Written problem:
Which lines in the records below contain the word "Displayed"? Copy each of those lines in full.
Begin Provided records
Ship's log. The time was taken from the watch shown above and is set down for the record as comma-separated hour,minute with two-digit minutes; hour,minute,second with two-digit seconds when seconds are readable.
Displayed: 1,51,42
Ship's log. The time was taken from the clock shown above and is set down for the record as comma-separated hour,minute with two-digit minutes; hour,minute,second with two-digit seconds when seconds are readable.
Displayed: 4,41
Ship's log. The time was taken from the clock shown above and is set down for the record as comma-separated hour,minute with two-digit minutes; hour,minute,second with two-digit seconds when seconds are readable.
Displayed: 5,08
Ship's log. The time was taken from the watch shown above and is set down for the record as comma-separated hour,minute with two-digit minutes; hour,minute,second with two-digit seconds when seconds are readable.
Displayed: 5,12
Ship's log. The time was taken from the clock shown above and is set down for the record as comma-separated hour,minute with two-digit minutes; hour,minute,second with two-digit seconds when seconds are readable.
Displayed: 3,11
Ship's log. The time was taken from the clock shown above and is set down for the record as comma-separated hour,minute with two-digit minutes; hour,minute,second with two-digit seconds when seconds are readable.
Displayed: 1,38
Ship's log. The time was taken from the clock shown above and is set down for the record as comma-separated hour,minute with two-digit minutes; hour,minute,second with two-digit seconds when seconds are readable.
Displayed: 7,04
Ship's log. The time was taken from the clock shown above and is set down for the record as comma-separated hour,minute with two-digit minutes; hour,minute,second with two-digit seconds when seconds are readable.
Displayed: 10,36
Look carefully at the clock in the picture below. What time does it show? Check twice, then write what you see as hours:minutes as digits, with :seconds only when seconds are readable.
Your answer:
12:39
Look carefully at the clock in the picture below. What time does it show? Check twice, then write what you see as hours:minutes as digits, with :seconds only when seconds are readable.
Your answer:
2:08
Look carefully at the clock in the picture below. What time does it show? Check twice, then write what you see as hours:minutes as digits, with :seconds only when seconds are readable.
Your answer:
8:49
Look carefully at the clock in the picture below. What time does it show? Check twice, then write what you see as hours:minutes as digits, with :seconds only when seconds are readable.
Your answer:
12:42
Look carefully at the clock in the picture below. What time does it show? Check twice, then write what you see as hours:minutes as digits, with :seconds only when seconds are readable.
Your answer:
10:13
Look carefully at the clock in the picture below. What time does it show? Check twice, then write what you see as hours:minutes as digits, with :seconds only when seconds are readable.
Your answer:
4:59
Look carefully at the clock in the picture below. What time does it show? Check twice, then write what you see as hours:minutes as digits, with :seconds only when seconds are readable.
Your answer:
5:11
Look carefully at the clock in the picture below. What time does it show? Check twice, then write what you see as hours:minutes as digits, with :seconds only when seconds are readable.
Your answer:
End Provided records
Solution to this exercise:
Displayed: 1,51,42
Displayed: 4,41
Displayed: 5,08
Displayed: 5,12
Displayed: 3,11
Displayed: 1,38
Displayed: 7,04
Displayed: 10,36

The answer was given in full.